■ Records provided
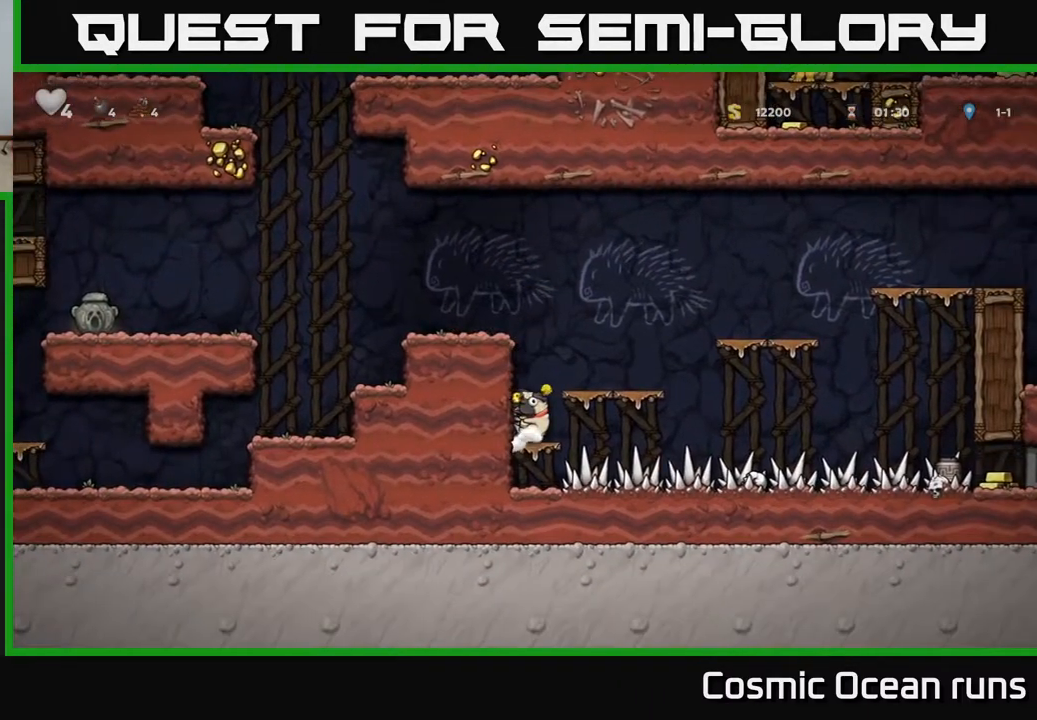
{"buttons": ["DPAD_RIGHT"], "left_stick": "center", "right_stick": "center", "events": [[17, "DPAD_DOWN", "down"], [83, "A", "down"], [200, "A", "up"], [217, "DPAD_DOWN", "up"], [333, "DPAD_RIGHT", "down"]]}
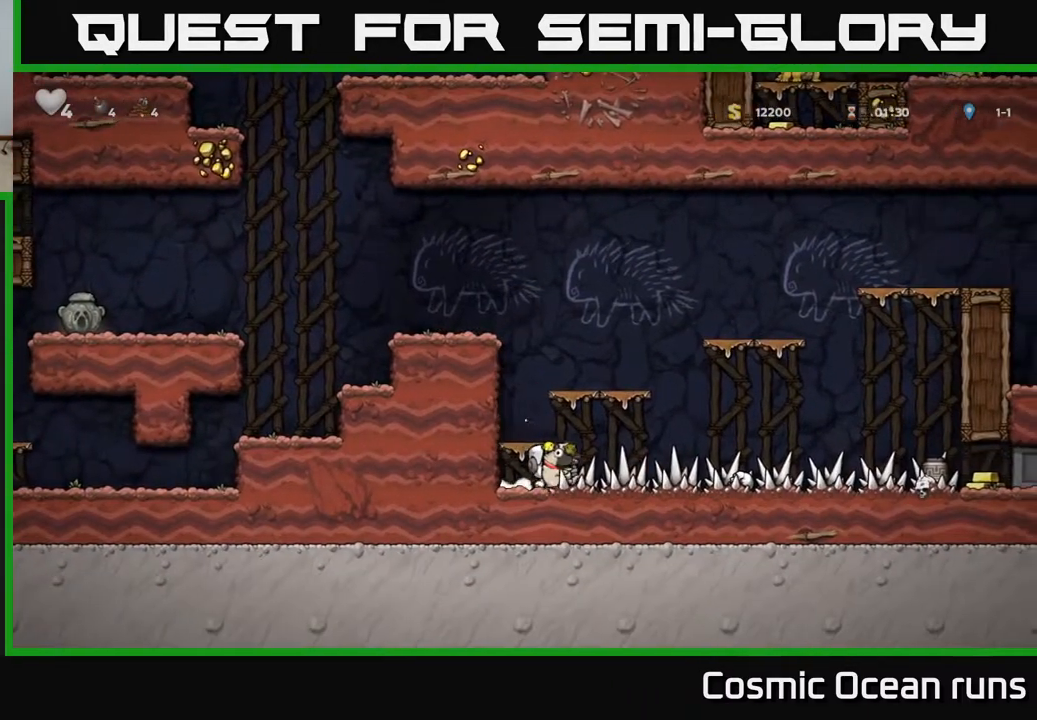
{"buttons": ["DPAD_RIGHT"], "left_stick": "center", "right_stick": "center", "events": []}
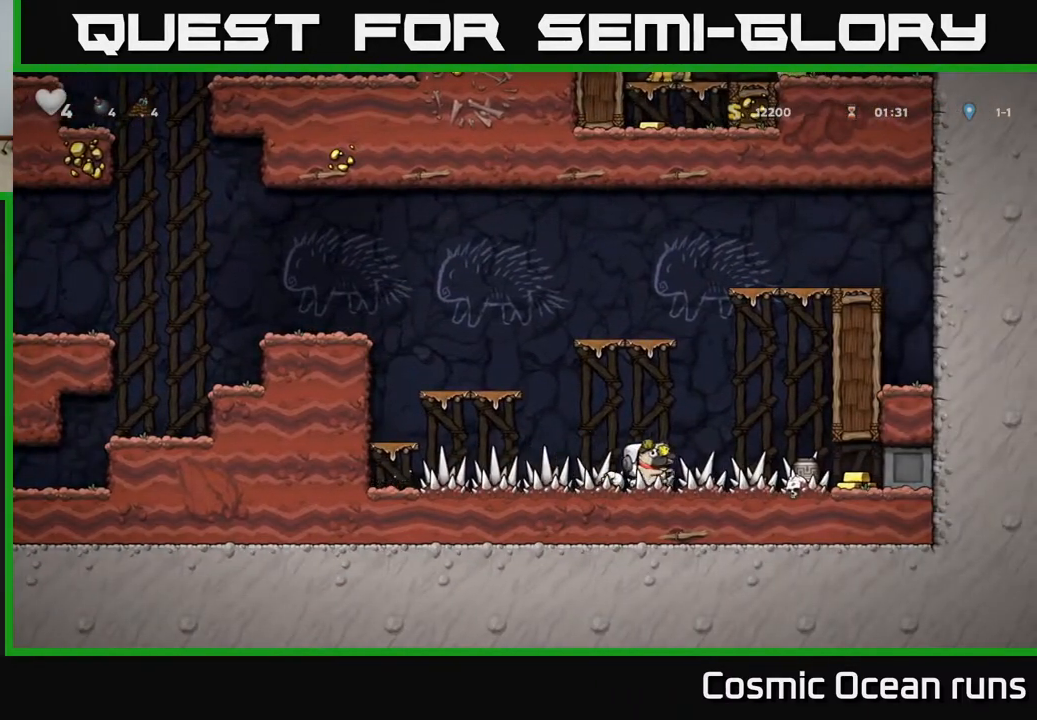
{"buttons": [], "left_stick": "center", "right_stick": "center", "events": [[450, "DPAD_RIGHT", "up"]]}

==

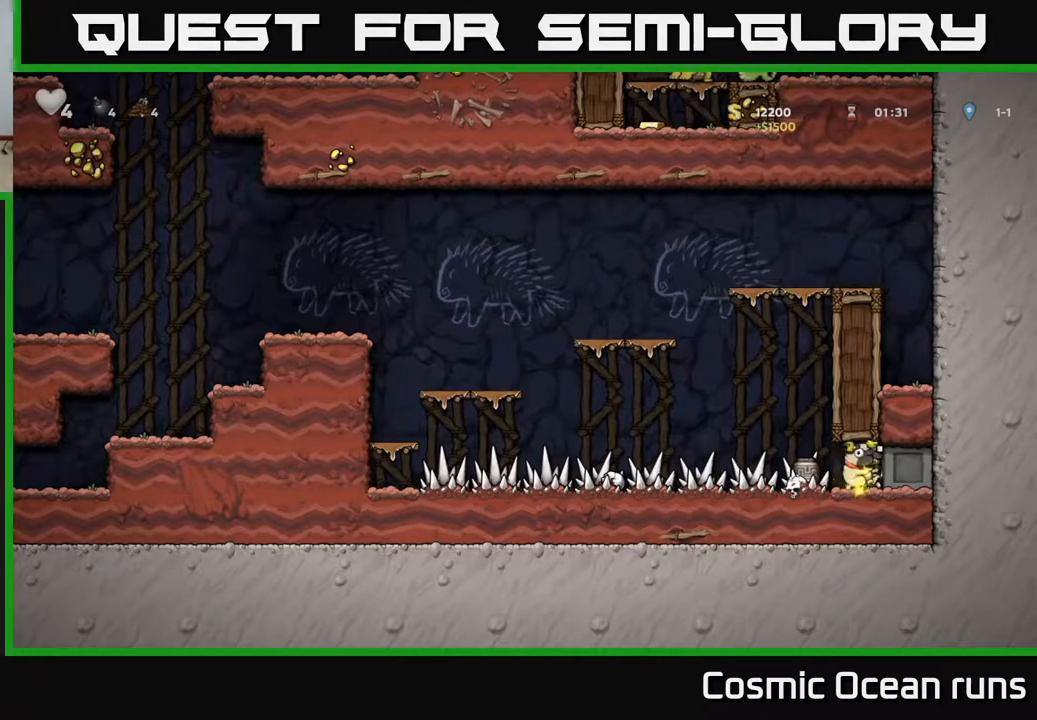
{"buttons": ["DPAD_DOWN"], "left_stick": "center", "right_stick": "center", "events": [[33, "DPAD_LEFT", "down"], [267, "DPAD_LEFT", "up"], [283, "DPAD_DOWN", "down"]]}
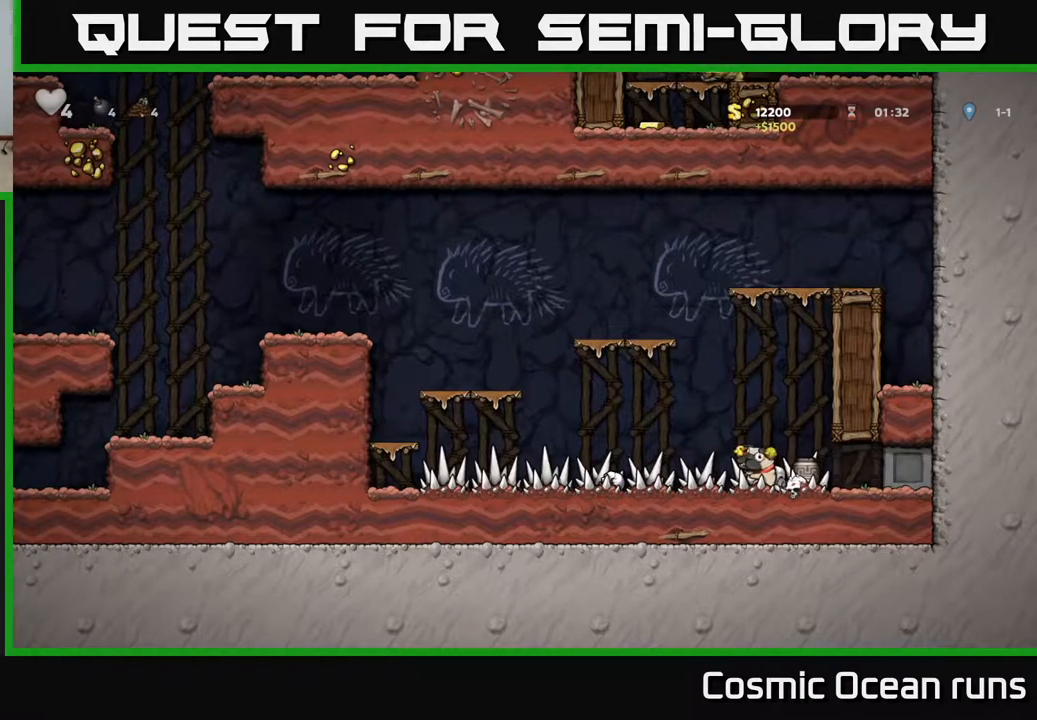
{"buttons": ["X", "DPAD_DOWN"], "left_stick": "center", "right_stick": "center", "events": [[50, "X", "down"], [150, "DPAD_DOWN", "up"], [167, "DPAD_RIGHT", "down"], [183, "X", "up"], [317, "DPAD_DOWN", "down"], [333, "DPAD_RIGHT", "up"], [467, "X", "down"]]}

---

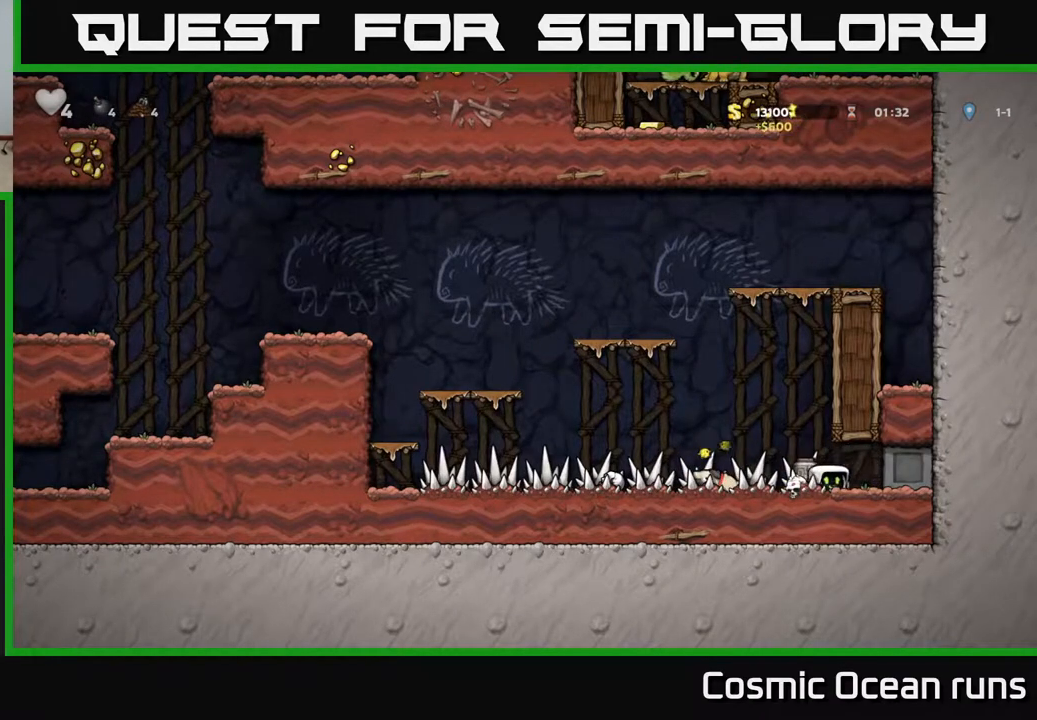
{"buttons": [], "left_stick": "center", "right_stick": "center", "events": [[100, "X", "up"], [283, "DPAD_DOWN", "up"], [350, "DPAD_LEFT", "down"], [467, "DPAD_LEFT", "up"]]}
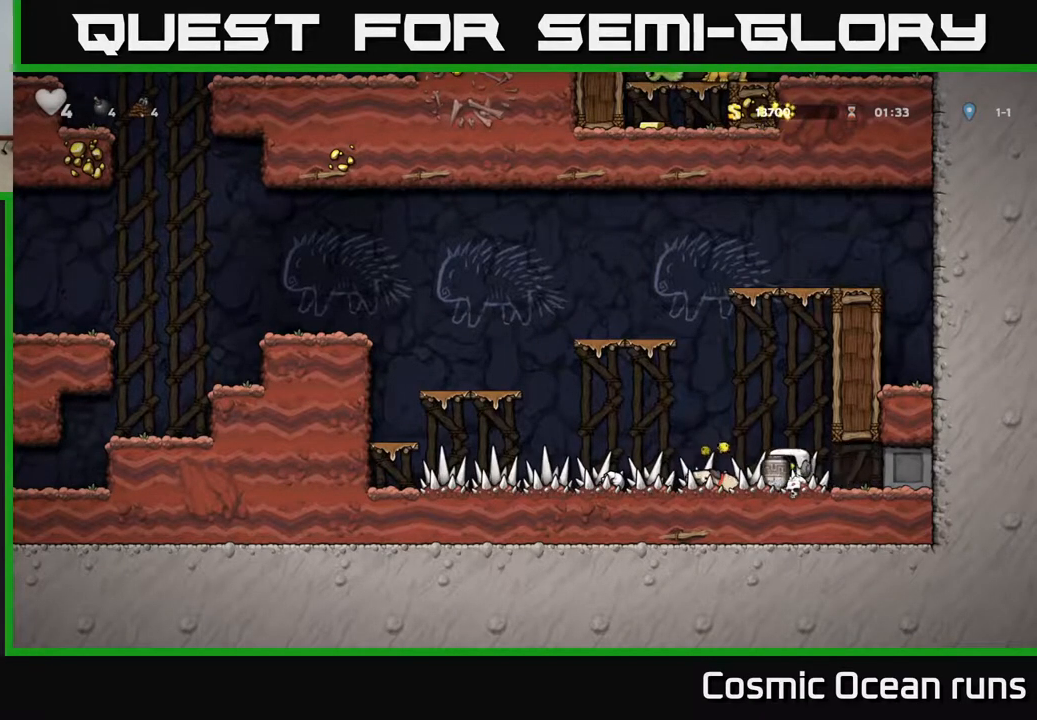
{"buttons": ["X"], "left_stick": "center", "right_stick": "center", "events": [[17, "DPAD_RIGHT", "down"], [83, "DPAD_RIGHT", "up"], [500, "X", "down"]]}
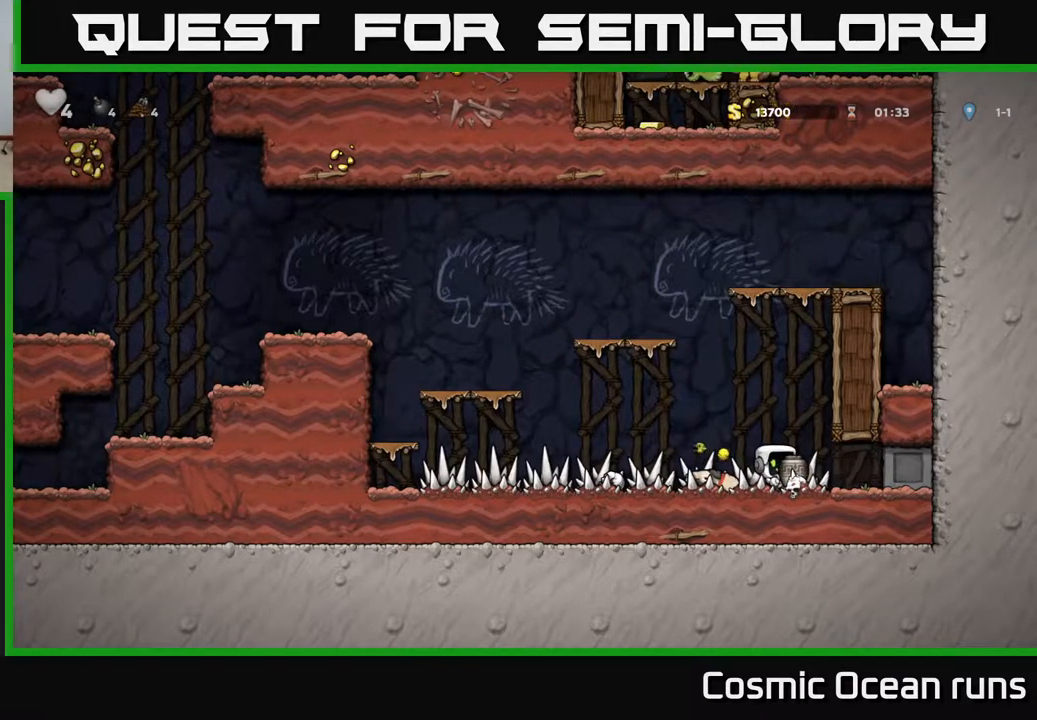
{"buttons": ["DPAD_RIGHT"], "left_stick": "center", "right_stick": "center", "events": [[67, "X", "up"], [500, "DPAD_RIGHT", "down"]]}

■ The task
Gather each line in these records that contains the string "down".

■ Result
{"buttons": ["DPAD_RIGHT"], "left_stick": "center", "right_stick": "center", "events": [[17, "DPAD_DOWN", "down"], [83, "A", "down"], [200, "A", "up"], [217, "DPAD_DOWN", "up"], [333, "DPAD_RIGHT", "down"]]}
{"buttons": ["DPAD_DOWN"], "left_stick": "center", "right_stick": "center", "events": [[33, "DPAD_LEFT", "down"], [267, "DPAD_LEFT", "up"], [283, "DPAD_DOWN", "down"]]}
{"buttons": ["X", "DPAD_DOWN"], "left_stick": "center", "right_stick": "center", "events": [[50, "X", "down"], [150, "DPAD_DOWN", "up"], [167, "DPAD_RIGHT", "down"], [183, "X", "up"], [317, "DPAD_DOWN", "down"], [333, "DPAD_RIGHT", "up"], [467, "X", "down"]]}
{"buttons": [], "left_stick": "center", "right_stick": "center", "events": [[100, "X", "up"], [283, "DPAD_DOWN", "up"], [350, "DPAD_LEFT", "down"], [467, "DPAD_LEFT", "up"]]}
{"buttons": ["X"], "left_stick": "center", "right_stick": "center", "events": [[17, "DPAD_RIGHT", "down"], [83, "DPAD_RIGHT", "up"], [500, "X", "down"]]}
{"buttons": ["DPAD_RIGHT"], "left_stick": "center", "right_stick": "center", "events": [[67, "X", "up"], [500, "DPAD_RIGHT", "down"]]}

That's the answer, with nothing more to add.